Luhmann und der Mensch in Organisationen

Menschen gehören nicht zum Sozialen. Soziales ist Kommunikation. Und der Mensch ist außen vor. So oder so ähnlich verstehen viele die Provokation der Systemtheorie, die die vermeintliche Ganzheitlichkeit des Menschen in drei Systeme zerlegt: in biologische Systeme (Körper), psychische Systeme (Kognition) und soziale Systeme (Kommunikation). Was heißt das für Organisationen? Luhmann hat in einem Aufsatz aus dem Jahre 1965 sehr prägnant geschrieben: „Die Arbeitswelt: soziale und emotionale Entbehrungen. Jede Organisation besteht aus Handlungen. Kein Mensch kann aber handeln, ohne selbst dabei zu sein. Er bringt sich selbst, seine Persönlichkeit, mit an die Arbeitsstelle. Die Organisation fordert ihm jedoch nur spezifische Leistungen ab. Seine Gefühle und seine Selbstdarstellungsinteressen werden dabei kaum beansprucht. Sie lungern während der Arbeit funktionslos herum und stiften Schaden, wenn sie nicht unter Kontrolle gehalten werden“ (Luhmann 1965, „Spontane Ordnungsbildung“, in: Der neue Chef. Berlin 2016, S. 43).


Das ist wohl ein erwartbares Zitat. Menschen in Organisation erscheinen hinsichtlich ihrer funktionsorientierten Leistungen. Alles andere, was vermeintlich noch zu Menschen gehört, etwa ihre Gefühle, sollte außen vor bleiben bzw. kontrolliert werden, damit es die fomalen Abläufe nicht stört.


32 Jahre später schreibt Luhmann: „[Ich] schlage vor, das klingt vielleicht paradox, daß man sich um ein weniger technisches, dafür um ein mehr menschliches Verständnis bemüht. Man ist in der Absicht zurückhaltender, Wirkungen zu erzeugen […]. Man trifft z.B. in Organisationen häufig auf die Vorstellung: ‚Wir müssen die Mitarbeiter motivieren!‘, statt ihnen Gelegenheiten zu bieten, sich selber zu motivieren “ (Luhmann 1997, „Wie konstruiert man in eine Welt, die so ist wie sie ist, Freiheiten hinein?“, in: Bardmann [Hrsg.]: Zirkuläre Positionen. Konstruktivismus als praktische Theorie. Opladen, S. 72).

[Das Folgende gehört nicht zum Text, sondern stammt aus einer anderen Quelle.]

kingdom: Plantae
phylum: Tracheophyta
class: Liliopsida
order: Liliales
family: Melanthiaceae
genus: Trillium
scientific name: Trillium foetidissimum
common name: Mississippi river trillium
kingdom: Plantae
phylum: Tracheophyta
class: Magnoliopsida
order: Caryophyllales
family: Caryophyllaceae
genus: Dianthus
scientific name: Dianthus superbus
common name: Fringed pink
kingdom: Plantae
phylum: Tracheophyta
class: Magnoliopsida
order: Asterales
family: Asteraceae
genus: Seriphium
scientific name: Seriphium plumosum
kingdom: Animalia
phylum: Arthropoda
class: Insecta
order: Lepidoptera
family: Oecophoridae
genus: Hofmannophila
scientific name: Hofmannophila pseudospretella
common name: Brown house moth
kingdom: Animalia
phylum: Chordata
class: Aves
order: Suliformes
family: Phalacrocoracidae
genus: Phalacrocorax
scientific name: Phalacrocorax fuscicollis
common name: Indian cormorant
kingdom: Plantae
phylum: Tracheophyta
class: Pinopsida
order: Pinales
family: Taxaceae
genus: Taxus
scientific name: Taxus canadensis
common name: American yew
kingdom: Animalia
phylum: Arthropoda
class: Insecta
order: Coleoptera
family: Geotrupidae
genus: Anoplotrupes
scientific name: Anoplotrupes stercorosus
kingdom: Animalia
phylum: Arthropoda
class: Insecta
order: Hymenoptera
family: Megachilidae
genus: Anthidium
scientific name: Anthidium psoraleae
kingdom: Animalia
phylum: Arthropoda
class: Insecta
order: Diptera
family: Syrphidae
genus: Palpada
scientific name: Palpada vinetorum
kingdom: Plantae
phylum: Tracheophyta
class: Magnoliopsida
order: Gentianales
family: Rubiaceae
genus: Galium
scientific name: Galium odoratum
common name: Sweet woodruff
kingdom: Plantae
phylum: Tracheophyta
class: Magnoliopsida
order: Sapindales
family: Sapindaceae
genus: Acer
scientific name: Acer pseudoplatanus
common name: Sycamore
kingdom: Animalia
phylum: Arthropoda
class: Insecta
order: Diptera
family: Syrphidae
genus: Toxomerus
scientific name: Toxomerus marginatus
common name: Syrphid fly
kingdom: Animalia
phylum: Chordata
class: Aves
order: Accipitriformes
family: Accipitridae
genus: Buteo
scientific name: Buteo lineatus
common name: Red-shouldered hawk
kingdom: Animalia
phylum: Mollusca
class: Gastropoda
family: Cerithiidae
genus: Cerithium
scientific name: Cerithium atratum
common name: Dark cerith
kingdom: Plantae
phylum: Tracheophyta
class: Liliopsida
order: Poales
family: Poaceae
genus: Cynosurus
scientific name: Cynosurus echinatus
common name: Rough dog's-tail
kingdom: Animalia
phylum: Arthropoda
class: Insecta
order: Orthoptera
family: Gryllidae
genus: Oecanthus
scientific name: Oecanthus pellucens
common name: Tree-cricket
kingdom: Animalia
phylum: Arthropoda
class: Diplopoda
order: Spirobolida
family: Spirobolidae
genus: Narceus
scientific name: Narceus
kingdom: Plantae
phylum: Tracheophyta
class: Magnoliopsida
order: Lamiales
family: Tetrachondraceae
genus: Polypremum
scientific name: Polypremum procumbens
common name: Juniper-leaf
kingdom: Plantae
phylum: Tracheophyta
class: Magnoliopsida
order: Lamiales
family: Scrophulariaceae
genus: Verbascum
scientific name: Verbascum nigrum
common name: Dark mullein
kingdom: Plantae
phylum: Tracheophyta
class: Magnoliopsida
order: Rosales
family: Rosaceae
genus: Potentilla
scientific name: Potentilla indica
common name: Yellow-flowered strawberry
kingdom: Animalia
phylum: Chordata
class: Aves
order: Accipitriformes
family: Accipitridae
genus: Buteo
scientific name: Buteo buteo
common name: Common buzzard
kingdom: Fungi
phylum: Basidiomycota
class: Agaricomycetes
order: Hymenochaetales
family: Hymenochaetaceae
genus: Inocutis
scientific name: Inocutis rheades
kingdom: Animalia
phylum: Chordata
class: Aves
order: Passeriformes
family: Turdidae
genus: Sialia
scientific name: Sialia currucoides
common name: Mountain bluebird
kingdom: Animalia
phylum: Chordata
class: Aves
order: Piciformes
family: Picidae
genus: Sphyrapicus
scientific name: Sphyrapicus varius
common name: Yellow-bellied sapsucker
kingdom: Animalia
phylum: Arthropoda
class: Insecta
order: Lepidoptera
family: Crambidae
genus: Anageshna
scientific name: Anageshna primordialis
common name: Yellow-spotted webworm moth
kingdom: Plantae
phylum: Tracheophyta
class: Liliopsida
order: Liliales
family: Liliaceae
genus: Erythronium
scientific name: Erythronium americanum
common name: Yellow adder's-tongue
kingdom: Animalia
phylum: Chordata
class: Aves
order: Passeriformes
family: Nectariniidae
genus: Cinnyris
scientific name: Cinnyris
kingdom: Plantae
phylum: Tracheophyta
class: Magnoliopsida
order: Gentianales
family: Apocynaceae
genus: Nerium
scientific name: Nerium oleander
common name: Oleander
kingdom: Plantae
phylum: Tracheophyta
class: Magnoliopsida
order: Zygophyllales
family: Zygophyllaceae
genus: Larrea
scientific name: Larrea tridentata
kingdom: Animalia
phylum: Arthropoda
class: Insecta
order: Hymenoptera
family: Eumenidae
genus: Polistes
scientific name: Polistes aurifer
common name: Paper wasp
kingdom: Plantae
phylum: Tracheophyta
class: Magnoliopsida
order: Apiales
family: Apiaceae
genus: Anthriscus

Damit nimmt Luhmann offenbar etwas vorweg, was heute immer wichtiger wird: Wenn es darum geht, dass das Personal in Organisationen tatsächlich seinen Motivationen folgt, einen (gar spirituellen) Sinn in seiner Arbeit entdeckt oder kreativ werden soll und sich mit komplexen Verhältnissen arrangieren muss, dann sollte dieses Personal anders einbezogen werden, nicht nur funktions- oder positionsorientiert, sondern so, dass dies als "menschlich" bewertet werden kann. Mit "Menschlichkeit" können wir die Achtung vor dem bewerten, was nichttriviale Systeme ohnehin auszeichnet, dass sie nicht gesteuert werden können, sondern sich selbst organisieren und ihre eigene Unberechenbarkeit als Ressource nutzen, die Organisationen mit dem auszustatten, was sie heute mehr und mehr benötigen: Flexibilität im Umgang mit den Unvorhersehbaren. Wenn also von Menschlichkeit die Rede ist, dann ist endlich das erreicht, was mit der Systemtheorie bereits seit jeher beschrieben wird: dass Organisationen keine trivialen Maschinen sind, sondern soziale Systeme, die genauso wie ihre psychischen und biologischen Umwelten sich verändernden Bedingungen geschmeidig anzupassen verstehen.